The main script to run is `interactive_demo.py`, while the implementation of 
the Gradio Controller (`serve/gradio_controller.py`) and Gradio Web Server
(`serve/gradio_web_server.py`) are within `serve`. All of this code is heavily
adapted from the [LLaVA Github Repo](https://github.com/haotian-liu/LLaVA/blob/main/llava/serve/).
More details on how this code was modified from the original LLaVA repo is provided in the 
relevant source files.

To run the demo, first run the following commands in separate terminals:

+ Start Gradio Controller: `python -m serve.controller --host 0.0.0.0 --port 10000`
+ Start Gradio Web Server: `python -m serve.gradio_web_server --controller http://localhost:10000 --model-list-mode reload --share`

To run the interactive demo, you can specify a model to chat with via a `model_dir` or `model_id` as follows

+ `python -m interactive_demo  --port 40000  --model_id <MODEL_ID>` OR
+ `python -m interactive_demo  --port 40000  --model_dir <MODEL_DIR>`

If you want to chat with multiple models simultaneously, you can launch the `interactive_demo` script in different terminals.
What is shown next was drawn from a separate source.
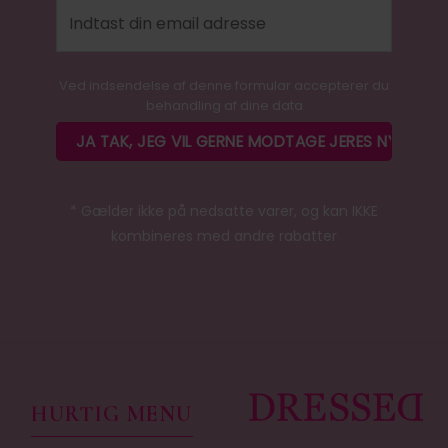
Ved indsendelse af denne formular accepterer du
behandling af dine data
* Gælder ikke på nedsatte varer, og kan IKKE
kombineres med andre rabatter
HURTIG MENU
When running the demo, the following parameters are adjustable:
+ Temperature
+ Max output tokens

The default interaction mode is Chat, which is the main way to use our models. However, we also support a number of other 
interaction modes for more specific use cases:
+ Captioning: Here,you can simply upload an image with no provided prompt and the selected model will output a caption. Even if a prompt
is input by the user, it will not be used in producing the caption.
+ Bounding Box Prediction: After uploading an image, simply specify a portion of the image for which bounding box coordinates are desired
in the prompt and the selected model will output corresponding coordinates.
+ Visual Question Answering: Selecting this option is best when the user wants short, succint answers to a specific question provided in the
prompt.
+ True/False Question Answering: Selecting this option is best when the user wants a True/False answer to a specific question provided in the 
prompt.

## Example

To chat with the LLaVa 1.5 (7B) and Prism 7B models in an interactive GUI, run the following scripts in separate terminals.

Launch gradio controller: 

`python -m serve.controller --host 0.0.0.0 --port 10000`

Launch web server: 

`python -m serve.gradio_web_server --controller http://localhost:10000 --model-list-mode reload --share`

Now we can launch an interactive demo corresponding to each of the models we want to chat with. For Prism models, you
onl need to specify a `model_id`, while for LLaVA and InstructBLIP, you need to additionally specifiy a `model_family`
and `model_dir`. Note that for each model, a different port must be specified.

Launch interactive demo for Prism 7B Model: 

`python -m interactive_demo --port 40000 --model_id prism-dinosiglip+7b`

Launch interactive demo for LLaVA 1.5 7B Model: 

`python -m interactive_demo --port 40001 --model_family llava-v15 --model_id llava-v1.5-7b --model_dir liuhaotian/llava-v1.5-7b`

## Contributing

Before committing to the repository, *make sure to set up your dev environment!*

Here are the basic development environment setup guidelines:

+ Fork/clone the repository, performing an editable installation. Make sure to install with the development dependencies
  (e.g., `pip install -e ".[dev]"`); this will install `black`, `ruff`, and `pre-commit`.

+ Install `pre-commit` hooks (`pre-commit install`).

+ Branch for the specific feature/issue, issuing PR against the upstream repository for review.